When deciding whether or not to select one or more individuals or a corporate trustee, it’s important to think about a variety of issues involved in the administration of your trust. First, you’ll want to consider the experience that may be required of your trustee. The trustee is charged with the responsibility of managing, and often, investing trust assets. They’re also responsible for the financial well-being of current and future trust beneficiaries.
Sometimes it’s simply a matter of timing. There may be an individual in your inner circle who has plenty of experience and is financially responsible enough to shoulder the duties involved, but perhaps they are experiencing medical problems or have a young family they’re busy looking after.
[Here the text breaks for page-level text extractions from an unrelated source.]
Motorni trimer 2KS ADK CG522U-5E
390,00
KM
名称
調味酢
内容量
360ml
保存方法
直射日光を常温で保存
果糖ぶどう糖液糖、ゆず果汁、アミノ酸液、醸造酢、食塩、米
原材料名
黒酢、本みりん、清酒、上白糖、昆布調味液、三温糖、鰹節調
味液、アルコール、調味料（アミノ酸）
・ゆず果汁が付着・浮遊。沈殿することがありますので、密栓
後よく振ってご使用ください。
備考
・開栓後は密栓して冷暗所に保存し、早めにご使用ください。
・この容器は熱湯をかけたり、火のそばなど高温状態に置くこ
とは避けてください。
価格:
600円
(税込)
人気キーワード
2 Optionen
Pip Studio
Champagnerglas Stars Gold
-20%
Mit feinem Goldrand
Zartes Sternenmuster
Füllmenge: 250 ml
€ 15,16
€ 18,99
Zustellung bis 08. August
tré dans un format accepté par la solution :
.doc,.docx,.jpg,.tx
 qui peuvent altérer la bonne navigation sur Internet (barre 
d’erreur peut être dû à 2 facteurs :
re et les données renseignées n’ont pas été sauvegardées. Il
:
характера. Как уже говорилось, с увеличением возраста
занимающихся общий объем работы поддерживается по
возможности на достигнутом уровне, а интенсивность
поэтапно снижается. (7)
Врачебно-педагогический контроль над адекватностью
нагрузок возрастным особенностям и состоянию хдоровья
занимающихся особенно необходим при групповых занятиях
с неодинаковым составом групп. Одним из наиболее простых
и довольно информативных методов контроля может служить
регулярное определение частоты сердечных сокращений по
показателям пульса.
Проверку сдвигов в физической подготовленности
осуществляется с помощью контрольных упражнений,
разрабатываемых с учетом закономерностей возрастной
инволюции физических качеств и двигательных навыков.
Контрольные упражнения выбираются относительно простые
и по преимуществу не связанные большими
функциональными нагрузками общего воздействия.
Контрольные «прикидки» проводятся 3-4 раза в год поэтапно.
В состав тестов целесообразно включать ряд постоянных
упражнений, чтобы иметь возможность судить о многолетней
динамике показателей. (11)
Second, corporate trustees often bring a certain level of objectivity to the table. Even in the most loving families, death and money can create emotionally charged situations and be burdensome on a trustee who is part of the family. A corporate trustee, however, has the advantage of being an “outsider” and can often make unbiased decisions, regardless of ongoing family dynamics.
The third and final benefit of a corporate trustee is continuity. After all, one of the primary purposes of establishing a trust is to provide for the future. Over the years—and depending on how far reaching your trust is—it may be prudent to appoint a financial institution that will be around long term, versus an individual who may not be best suited to fill that role as the years progress.